To-do item a – Pick out every line in the records below that contains the word "esposo", and copy each one. Case counts.

-- Given text follows --

I fell hard early on for Joel and Ethan Coen's A Serious Man. It may have been the thrilling transition from a Yiddish folktale to 1960s America via Jefferson Airplane that hooked me; or when Professor Larry Gopnik (Michael Stuhlbarg) has to deal with an indignant student who won't take an "F" for an answer; or the time his encroaching, gun-toting neighbors return from hunting with a large bloody deer strapped to the top of their station wagon. While not Jewish, I have been accused of a persecution complex (they're always saying that!), have experienced emotional blackmail from undergrads (though, regrettably, not outright monetary bribery), and I once lived next to encroaching, gun-toting neighbors who tied a large bloody deer to a tree outside our door (in all fairness, it was Thanksgiving). A Serious Man proves the adage that by being as specific as possible art can become universal.
Lord knows the Coens are nothing if not specific. After fourteen films in twenty-five years, they have established themselves as enthusiasts of screwball comedy and film noir, masters of regional dialects, impeccable re-creators of cultural eras, traffickers of pitch-black humor in an uncaring universe. This last quality has earned them the frequent accusation that they have contempt for their characters. I don't think this is true, but A Serious Man is unquestionably their most personal film, as warm as it is merciless. Throughout, Larry is besieged by personal calamities (possible health problems and gathering storms), not insignificant injuries (infidelity from his spouse, anonymous hostile letters to his tenure review board) and petty insults (moving to a fleabag hotel, paying for his wife's lover's funeral). What's gone unnoticed in many reviews is that everyone else (his son, his brother) is enduring troubles as well. This gives Larry's determination to solider on a hint of backbone that compensates for his at-times infuriating meekness.
A Serious Man is, along with No Country for Old Men, the second Coen picture in three years to leave out their familiar stable of actors (Clooney, Goodman, Turturro, Buscemi, et al.), and the cast of mostly unknowns acquit themselves ably. Stuhlbarg is a winning, affecting presence as the tormented Larry; Fred Melamed is memorable as Sy Ableman, the unctuous lover of Larry's wife; Aaron Wolff, as Larry's son Danny, has a terrific sequence where he shows up stoned for his own bar mitzvah.
Perhaps it's the lack of stars that make the Coens seem more empathic this time around. Whatever the case, they've moved past their creative funk from earlier this decade (Intolerable Cruelty, The Ladykillers), have honed their craft to the point where their effects -- occasionally strained in the past -- now feel effortless. A Serious Man is a great comedy, a model of elegant structure, with "Somebody to Love" the most original use of an overly familiar pop song since Wong Kar-Wai employed "California Dreamin'" in Chungking Express. This song, its lyrics lined with lingering questions, underlines the recurring theme of the film -- the "uncertainty principle" at the basis of Larry's convoluted mathematical theorems, or the hilarious suggestion by one character that Larry stop trying to decipher a circular argument and simply "accept the mystery." I've been off and on about the Coen brothers for their entire career and frequently don't trust my initial reactions to their movies, but with A Serious Man I feel no such ambiguity: It's a masterpiece.

-- Given text concluded --
-- Source data follows --

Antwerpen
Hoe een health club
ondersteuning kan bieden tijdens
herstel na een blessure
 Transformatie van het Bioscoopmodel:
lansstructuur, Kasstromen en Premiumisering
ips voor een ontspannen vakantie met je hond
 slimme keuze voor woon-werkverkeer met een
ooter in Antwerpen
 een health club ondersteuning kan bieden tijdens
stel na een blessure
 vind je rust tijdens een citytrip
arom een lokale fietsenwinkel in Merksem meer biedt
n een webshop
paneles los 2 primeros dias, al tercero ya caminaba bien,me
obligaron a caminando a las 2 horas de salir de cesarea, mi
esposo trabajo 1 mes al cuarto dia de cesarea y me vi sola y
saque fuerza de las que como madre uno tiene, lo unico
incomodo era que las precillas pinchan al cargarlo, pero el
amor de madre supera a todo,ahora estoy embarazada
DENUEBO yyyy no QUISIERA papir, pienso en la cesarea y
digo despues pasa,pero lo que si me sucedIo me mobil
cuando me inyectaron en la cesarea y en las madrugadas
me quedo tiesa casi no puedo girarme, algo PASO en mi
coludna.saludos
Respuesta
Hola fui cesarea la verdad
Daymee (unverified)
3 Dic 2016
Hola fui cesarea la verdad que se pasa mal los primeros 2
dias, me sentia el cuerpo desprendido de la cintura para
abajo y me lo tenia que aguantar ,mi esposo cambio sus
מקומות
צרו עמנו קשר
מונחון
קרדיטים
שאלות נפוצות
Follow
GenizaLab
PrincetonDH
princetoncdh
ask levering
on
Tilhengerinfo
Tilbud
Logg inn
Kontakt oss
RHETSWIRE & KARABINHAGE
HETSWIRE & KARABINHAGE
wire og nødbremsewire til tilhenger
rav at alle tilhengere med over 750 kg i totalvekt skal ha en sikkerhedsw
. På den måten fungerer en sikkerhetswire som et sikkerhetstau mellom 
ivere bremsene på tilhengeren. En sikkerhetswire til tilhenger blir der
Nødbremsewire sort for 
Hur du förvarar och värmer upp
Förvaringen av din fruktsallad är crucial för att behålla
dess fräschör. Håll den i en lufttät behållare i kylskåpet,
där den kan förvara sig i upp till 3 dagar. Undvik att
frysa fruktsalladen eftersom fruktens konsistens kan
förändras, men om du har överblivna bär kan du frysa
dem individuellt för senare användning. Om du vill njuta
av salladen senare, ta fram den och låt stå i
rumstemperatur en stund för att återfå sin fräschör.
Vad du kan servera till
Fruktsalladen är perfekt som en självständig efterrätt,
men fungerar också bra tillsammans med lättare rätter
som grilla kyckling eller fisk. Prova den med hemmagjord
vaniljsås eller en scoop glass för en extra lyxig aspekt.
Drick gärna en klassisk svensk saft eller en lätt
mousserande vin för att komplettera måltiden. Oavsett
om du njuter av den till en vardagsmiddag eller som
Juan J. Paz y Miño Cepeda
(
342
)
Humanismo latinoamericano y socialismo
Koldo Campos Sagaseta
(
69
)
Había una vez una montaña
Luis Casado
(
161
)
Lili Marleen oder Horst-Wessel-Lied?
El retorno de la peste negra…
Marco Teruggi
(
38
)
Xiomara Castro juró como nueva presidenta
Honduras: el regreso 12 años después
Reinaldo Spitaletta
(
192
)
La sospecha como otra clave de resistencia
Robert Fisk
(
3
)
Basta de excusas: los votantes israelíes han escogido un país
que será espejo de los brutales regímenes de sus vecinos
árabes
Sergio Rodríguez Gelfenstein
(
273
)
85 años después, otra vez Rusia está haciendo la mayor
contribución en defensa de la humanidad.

-- Source data concluded --

To-do item b – Continue the review of A Serious Man from where it stops.

Final answer a –
esposo trabajo 1 mes al cuarto dia de cesarea y me vi sola y
abajo y me lo tenia que aguantar ,mi esposo cambio sus

Final answer b –
Laurent Cantet's The Class, winner of the 2008 Palme d'Or at Cannes and a Best Foreign Film nominee this past year, is fabulous in a completely different way. The teacher here, a Parisian high school French instructor Francois Marin (played by real-life version Francois Begaudeau, and as I write his name I can almost hear that old man from Amelie emphasize, "Begaudeau, not Bedaugeau"), is no mild mannered Larry Gopnik. Faced daily by an unruly melting pot of middle-school students, Mr. Marin creates an atmosphere of civil disobedience: by making them follow certain rules (no wearing hats, hands must always be raised to ask a question), he lets them argue their points with more freedom and vocality than you would expect. He's a gifted, challenging teacher, but also one who employs the kind of withering mockery that (he is told more than once) sometimes crosses the line.
As a fictional year in the life of actual teachers and students, it's only natural that The Class take a documentary approach to its subject, with hand-held cameras that blessedly don't draw attention to their jitteriness. Cantet's focus is entirely on the classroom dynamics, with intimations but no concrete revelations of the characters' personal lives. A question of Mr. Marin's sexual preference is deftly volleyed back to the student with a reply that may or may not be true. A once engaged student turns sullen and disrespectful and back again without explanation. A troublemaker in the back row enjoys a brief artistic triumph only to revert back to hostility.
The final act of The Class gets a little creaky with the plot mechanics, narrowing its expansive themes down to an expulsion hearing, but it manages to subvert expectations anyway. The anticipated Rousing Speech, followed by Slow Clap, never materializes. And the incident that leads to the hearing is ugly and ambiguous, with Mr. Marin sharing the blame. It's a fitting irony that an uncompromising language instructor would misunderstand a word he himself fatally uses. At the same time, when you're under siege as constantly as he is, it's remarkable that he didn't slip up sooner. The Class is a probing, troubling study of the high price of small mistakes.
The makers of Bubble and Old Joy must have watched Jeff Nichols's Shotgun Stories (2007) resembling the kind of slack-jawed yokels they depict onscreen. A movie about economically despairing Americans with enthusiasms, hobbies, interests! The central narrative -- a deadly blood feud between two sets of brothers following the death of their mutual father -- holds your attention the way an effective plot device should. Yet the lovely passages in between, where characters go to work, coach basketball, count cards, play movie trivia, and cultivate relationships form the film's real subject.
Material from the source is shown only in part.